If it wasn’t for Little Voice and her calm imperative to “Run,” or her calm imperative to “Swim.” I wonder. The swimming … or what I did instead of swimming, which were the best rock-hopping maneuvers of my clumsy life … I believe saved me.
Little Voice asked, “Why?” So I’m thinking about the “Why.”
I’m writing about it today because I’m driving to Utah this week, so I finally made a new playlist for my trip. One embarrassing thing about me is that I still use iPod Shuffles and make playlists that will fit on a 2GB iPod Shuffle, which is about 250 songs. I also transfer these songs to a stick for my car, and it’s my current playlist until I decide it’s time for another. I made my last playlist to accompany the 50-mile trail race I ran in Moab in January. My Shuffle was stuffed in a hydration vest when I blew out my knee in February, and that hydration vest stayed stuffed in Beat’s car until I wanted to go for a ride two or so weeks ago and realized I couldn’t find my pack.
I admit to having an emotional few minutes when I found the vest, still covered in red dirt from when I was lying on the road. I pulled out the detritus that had been missing for nearly five months: A half-eaten and fully petrified protein bar, a buff I inherited from Betsy, my GPS tracker that I hadn’t needed because I hadn’t been off the grid in months, little packs of Christmas-themed Nerds Gummy Clusters that I brought home from the Arches 50. And, of course, my iPod Shuffle. I’ve been listening to it for the past two weeks, but it’s dredged up too much wistfulness for the old — I mean “not yet quite so old” me. The me who was still around in January. So I made a new playlist.
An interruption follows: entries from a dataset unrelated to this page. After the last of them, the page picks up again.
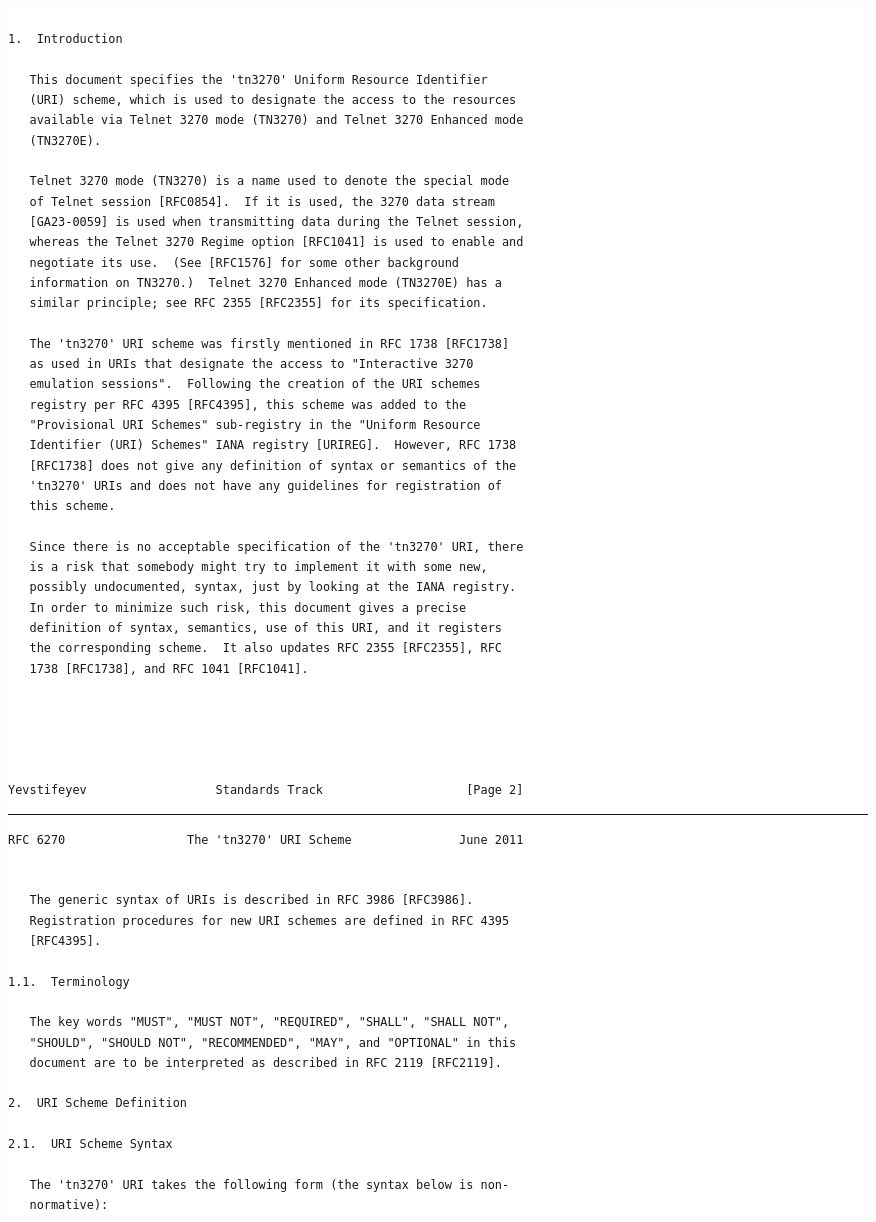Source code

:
 ``` newpage

1.  Introduction

   This document specifies the 'tn3270' Uniform Resource Identifier
   (URI) scheme, which is used to designate the access to the resources
   available via Telnet 3270 mode (TN3270) and Telnet 3270 Enhanced mode
   (TN3270E).

   Telnet 3270 mode (TN3270) is a name used to denote the special mode
   of Telnet session [RFC0854].  If it is used, the 3270 data stream
   [GA23-0059] is used when transmitting data during the Telnet session,
   whereas the Telnet 3270 Regime option [RFC1041] is used to enable and
   negotiate its use.  (See [RFC1576] for some other background
   information on TN3270.)  Telnet 3270 Enhanced mode (TN3270E) has a
   similar principle; see RFC 2355 [RFC2355] for its specification.

   The 'tn3270' URI scheme was firstly mentioned in RFC 1738 [RFC1738]
   as used in URIs that designate the access to "Interactive 3270
   emulation sessions".  Following the creation of the URI schemes
   registry per RFC 4395 [RFC4395], this scheme was added to the
   "Provisional URI Schemes" sub-registry in the "Uniform Resource
   Identifier (URI) Schemes" IANA registry [URIREG].  However, RFC 1738
   [RFC1738] does not give any definition of syntax or semantics of the
   'tn3270' URIs and does not have any guidelines for registration of
   this scheme.

   Since there is no acceptable specification of the 'tn3270' URI, there
   is a risk that somebody might try to implement it with some new,
   possibly undocumented, syntax, just by looking at the IANA registry.
   In order to minimize such risk, this document gives a precise
   definition of syntax, semantics, use of this URI, and it registers
   the corresponding scheme.  It also updates RFC 2355 [RFC2355], RFC
   1738 [RFC1738], and RFC 1041 [RFC1041].





Yevstifeyev                  Standards Track                    [Page 2]
```

------------------------------------------------------------------------

``` newpage
RFC 6270                 The 'tn3270' URI Scheme               June 2011


   The generic syntax of URIs is described in RFC 3986 [RFC3986].
   Registration procedures for new URI schemes are defined in RFC 4395
   [RFC4395].

1.1.  Terminology

   The key words "MUST", "MUST NOT", "REQUIRED", "SHALL", "SHALL NOT",
   "SHOULD", "SHOULD NOT", "RECOMMENDED", "MAY", and "OPTIONAL" in this
   document are to be interpreted as described in RFC 2119 [RFC2119].

2.  URI Scheme Definition

2.1.  URI Scheme Syntax

   The 'tn3270' URI takes the following form (the syntax below is non-
   normative):

```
Scrolling through the library, I stumbled onto “Moonn” by Radical Face, which is the song I listened to on repeat as I glided down Thunder Mountain in a daze in 2017. So I’ve been sitting here, pondering what it can teach me.
You are not you, you are a mirror
You only work when you’re the same.
But up here, the walls no longer reach me
I am not bound by where I'm from
I'm not awake, I am not sleeping as I walk along
The in-between of everything
What stands out is “You only work when you’re the same.” For all of the energy we spend clinging to images of ourselves, we rarely notice that they’re only reflections. These are stories we’ve built across decades, so naturally this is “who we are.” But we’re always moving. Always changing. Bodies become sick. Bodies get injured. We love. We lose some of the ones we love. We have incredible experiences. We forget. We forget a lot about our lives. And still we want it to be the same. We don’t want things to change. They already have. We’re already not who we were.
But we are still here, and that’s an incredible gift that I discount far too often. Because sometimes health setbacks, lost dreams, interpersonal drama, and rash decisions all converge to put you in the wrong place at the worst time, and the whole mountain starts to come down. But sometimes you just know that “It’s time to swim,” and you incredibly do exactly what needs to be done. In return, you’re given many more days.




I remember this from your blog! It is interesting to kook at situations we escaped. For instance there was a wildfire I probably should have died in but my Voice said to burn out a safety zone. I don't think I've fully processed that event either.